Harry Styles Says Those Horny Takes On Watermelon Sugar Have Been Right All Along

The Grammy winner coyly said the song's intended meaning was "not really relevant."

Harry Styles is finally setting the Watermelon Sugar record straight.

The pop superstar offered some brief but explicit insight into the meaning of his 2020 smash while performing in Nashville, Tennessee, last Friday.

“This song is about ... it doesn’t really matter what it’s about,” Harry told the Bridgestone Arena crowd, as seen in video footage of the show. “It’s about, uh, the sweetness of life.”

Moments later, he cheekily added, “It’s also about the female orgasm, but that’s totally different. It’s not really relevant.”

Watermelon Sugar was released last year as the fourth single from Harry’s 2019 album Fine Line.

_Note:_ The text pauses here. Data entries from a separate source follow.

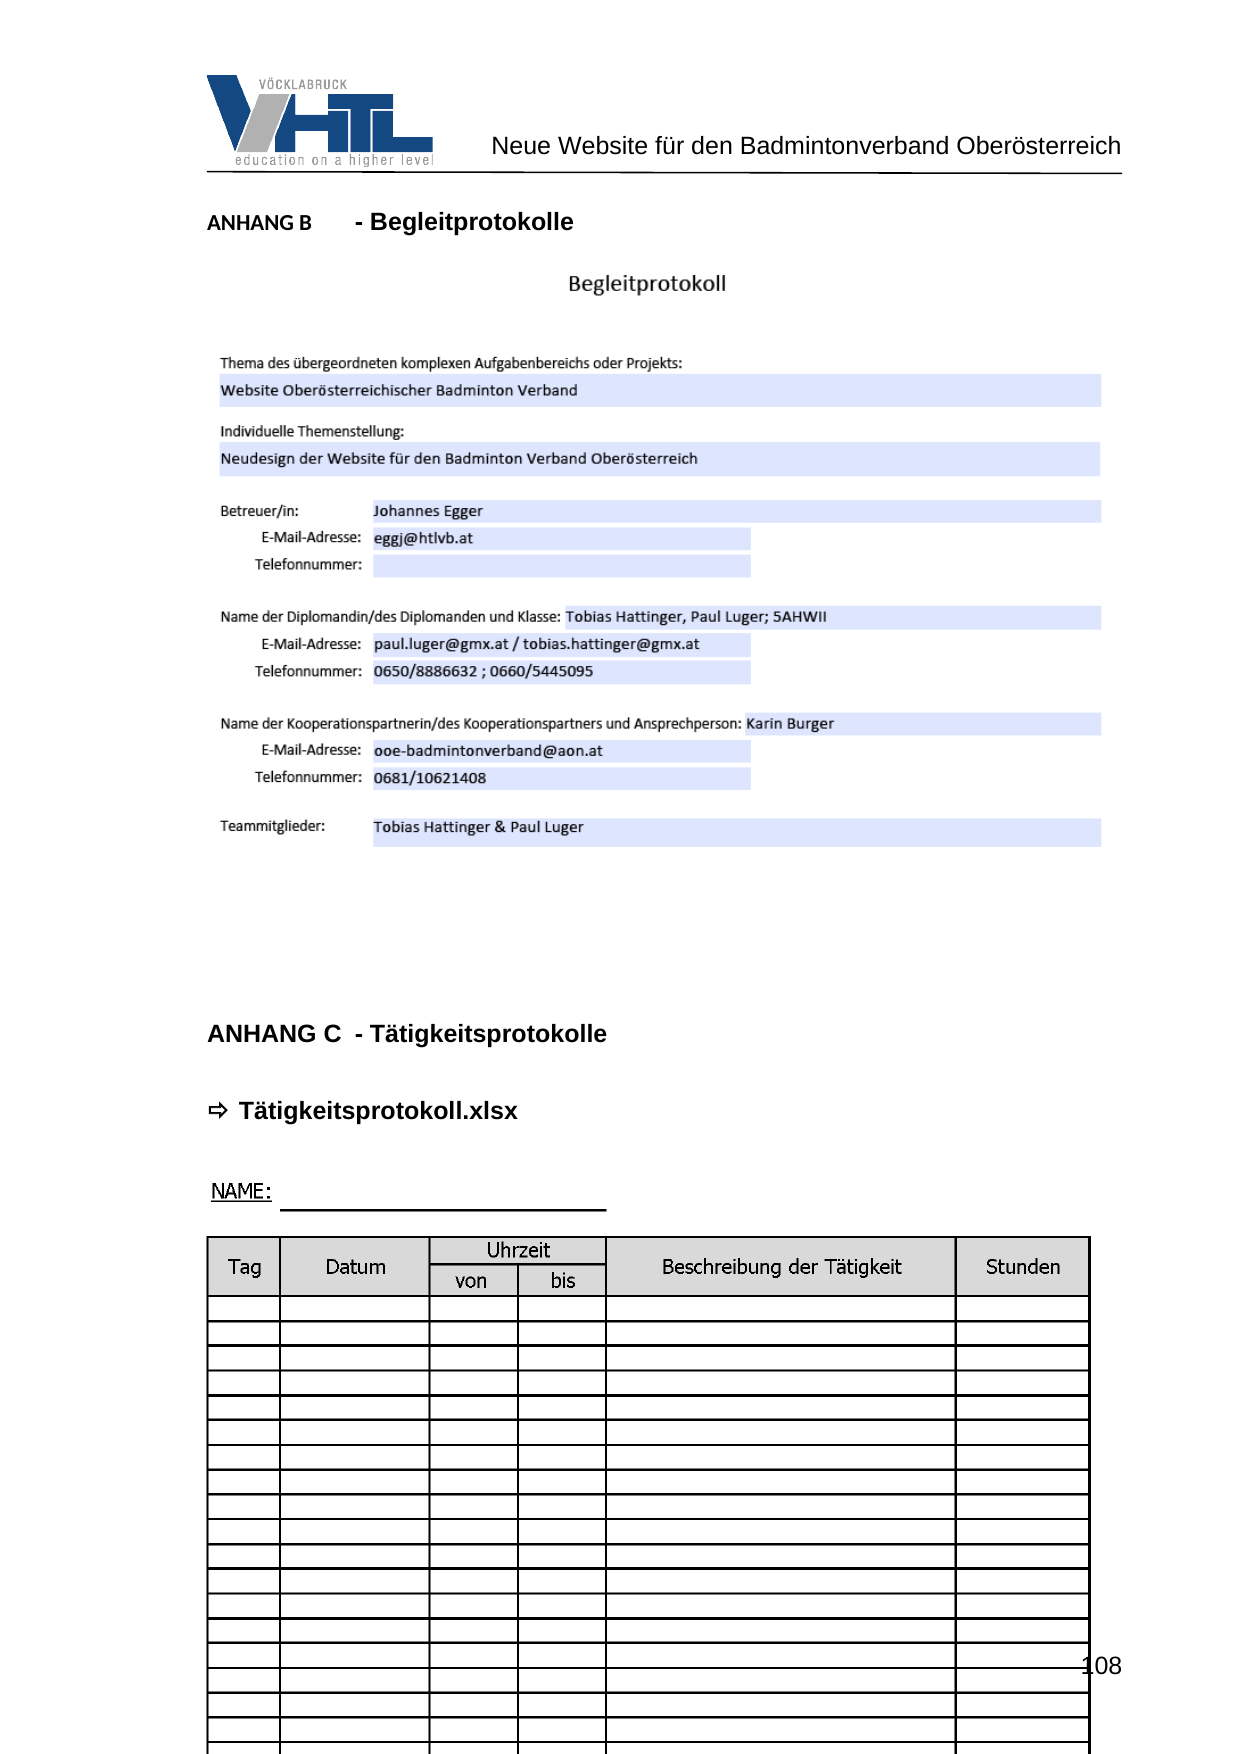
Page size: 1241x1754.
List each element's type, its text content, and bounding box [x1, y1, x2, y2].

subtitle - Begleitprotokolle [207, 207, 1122, 236]
picture [178, 1074, 1123, 1754]
subtitle - Tätigkeitsprotokolle [207, 1019, 1122, 1048]
picture [206, 258, 1123, 864]
text Tätigkeitsprotokoll.xlsx [207, 1096, 1122, 1124]
picture [206, 75, 433, 167]
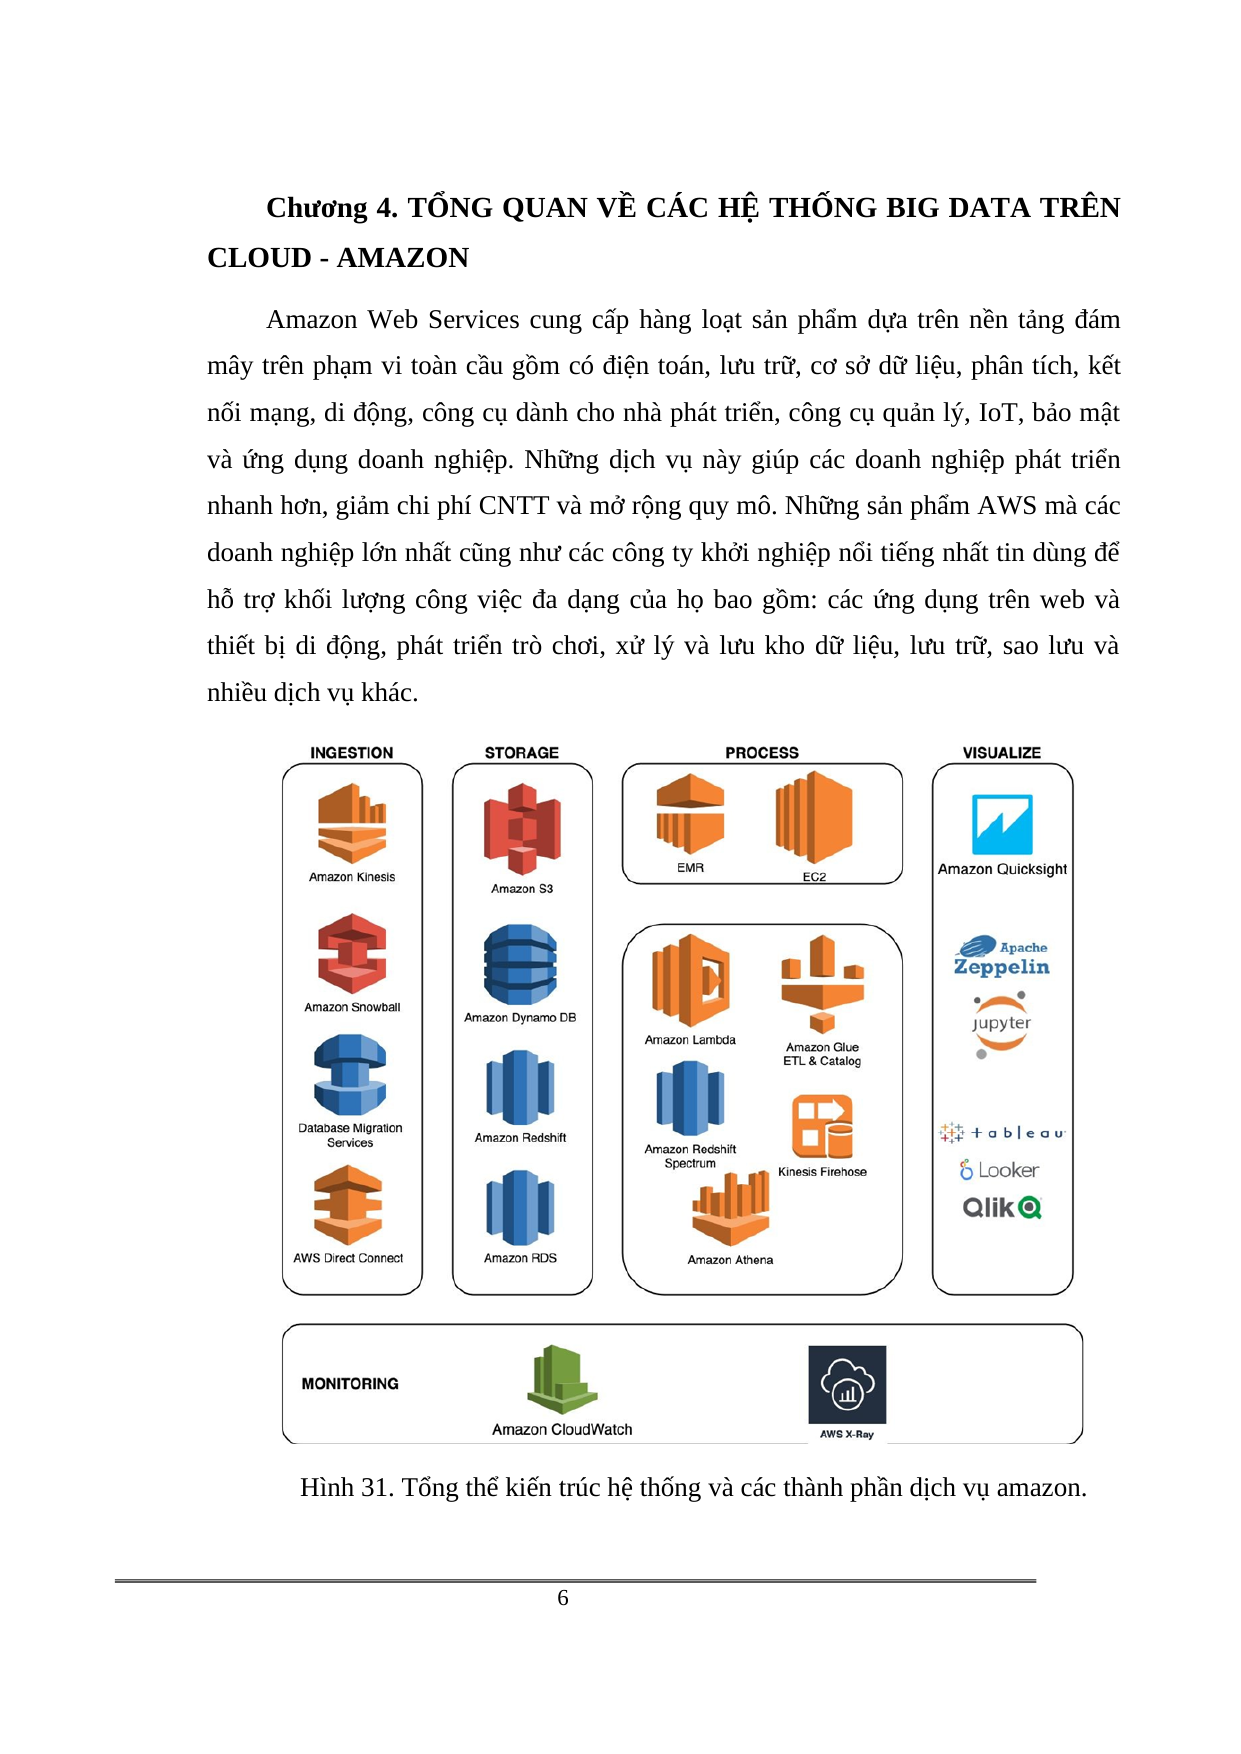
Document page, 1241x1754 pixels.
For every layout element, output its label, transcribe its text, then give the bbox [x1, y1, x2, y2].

text Hình 31. Tổng thể kiến trúc hệ thống và các thành phần dịch vụ amazon. [207, 1471, 1122, 1502]
subtitle Chương 4. TỔNG QUAN VỀ CÁC HỆ THỐNG BIG DATA TRÊN CLOUD - AMAZON [207, 190, 1122, 273]
text Amazon Web Services cung cấp hàng loạt sản phẩm dựa trên nền tảng đám mây trên phạm vi toàn cầu gồm có điện toán, lưu trữ, cơ sở dữ liệu, phân tích, kết nối mạng, di động, công cụ dành cho nhà phát triển, công cụ quản lý, IoT, bảo mật và ứng dụng doanh nghiệp. Những dịch vụ này giúp các doanh nghiệp phát triển nhanh hơn, giảm chi phí CNTT và mở rộng quy mô. Những sản phẩm AWS mà các doanh nghiệp lớn nhất cũng như các công ty khởi nghiệp nổi tiếng nhất tin dùng để hỗ trợ khối lượng công việc đa dạng của họ bao gồm: các ứng dụng trên web và thiết bị di động, phát triển trò chơi, xử lý và lưu kho dữ liệu, lưu trữ, sao lưu và nhiều dịch vụ khác. [207, 303, 1122, 707]
picture [265, 735, 1084, 1444]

The song’s title alludes to Richard Brautigan’s 1968 post-apocalyptic novel, In Watermelon Sugar, a copy of which the singer has said was displayed on a table in the studio during the Fine Line recording sessions. The accompanying music video (above) showed the singer nibbling on watermelon slices at a beachside picnic with a comely entourage.

Fans and critics, however, have taken it upon themselves to offer up provocative interpretations of the lyrics, which include lines like: “I want your belly, and that summer feeling,” and “I just wanna taste it, watermelon sugar high.”

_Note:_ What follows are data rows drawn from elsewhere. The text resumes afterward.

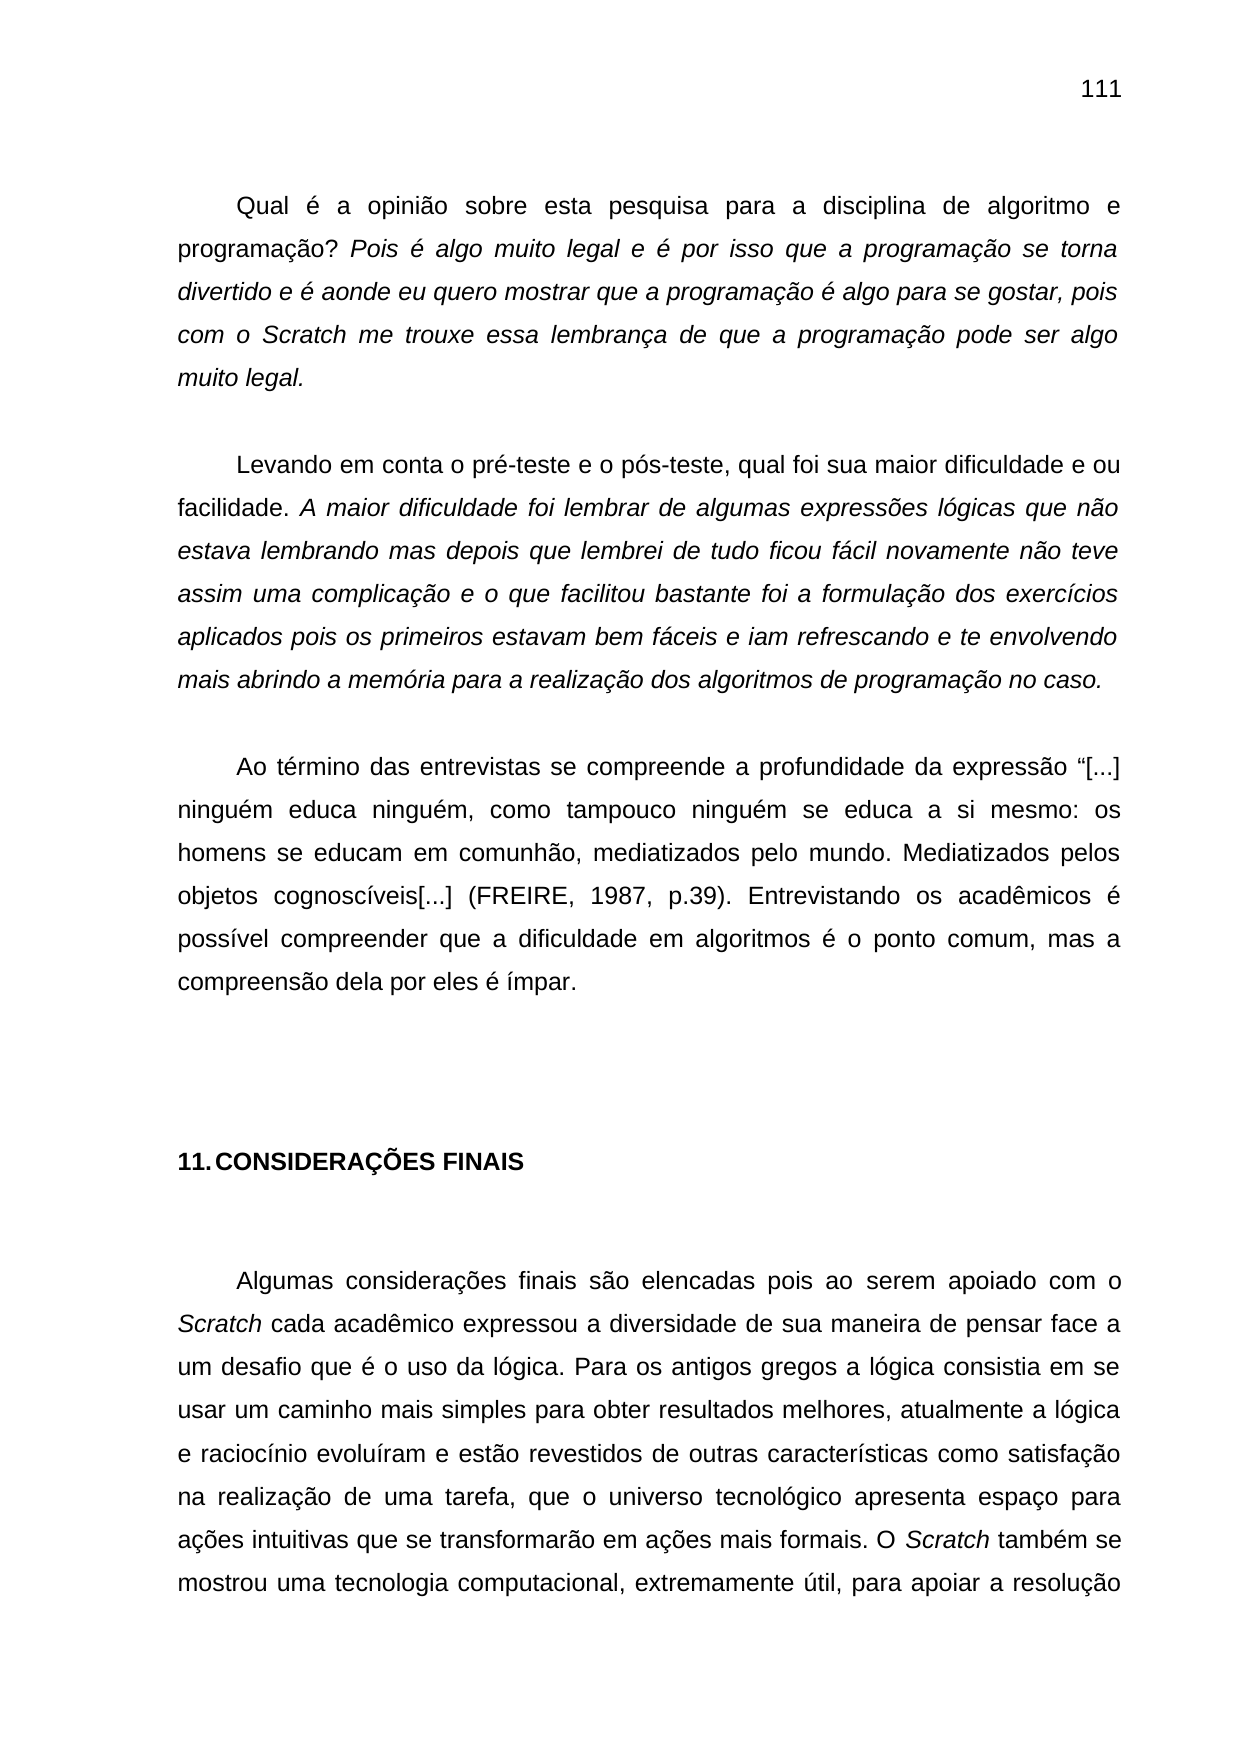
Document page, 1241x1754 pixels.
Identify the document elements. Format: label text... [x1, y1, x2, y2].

text Qual é a opinião sobre esta pesquisa para a disciplina de algoritmo e programação? Pois é algo muito legal e é por isso que a programação se torna divertido e é aonde eu quero mostrar que a programação é algo para se gostar, pois com o Scratch me trouxe essa lembrança de que a programação pode ser algo muito legal. [177, 191, 1122, 392]
subtitle CONSIDERAÇÕES FINAIS [177, 1146, 1122, 1175]
text Ao término das entrevistas se compreende a profundidade da expressão “[...] ninguém educa ninguém, como tampouco ninguém se educa a si mesmo: os homens se educam em comunhão, mediatizados pelo mundo. Mediatizados pelos objetos cognoscíveis[...] (FREIRE, 1987, p.39). Entrevistando os acadêmicos é possível compreender que a dificuldade em algoritmos é o ponto comum, mas a compreensão dela por eles é ímpar. [177, 751, 1122, 996]
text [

Actor Katherine Heigl, however, had a more literal take, revealing last year that she thought the song was simply “about watermelons and sugar.”

Harry, who is dating actor and director Olivia Wilde, has previously shrugged off the speculation around the playful innuendo.

When Apple Music’s Zane Lowe pressed him on whether the song was about “the joys of mutually appreciated oral pleasure” in 2019, he replied, “Is that what it’s about? I don’t know.”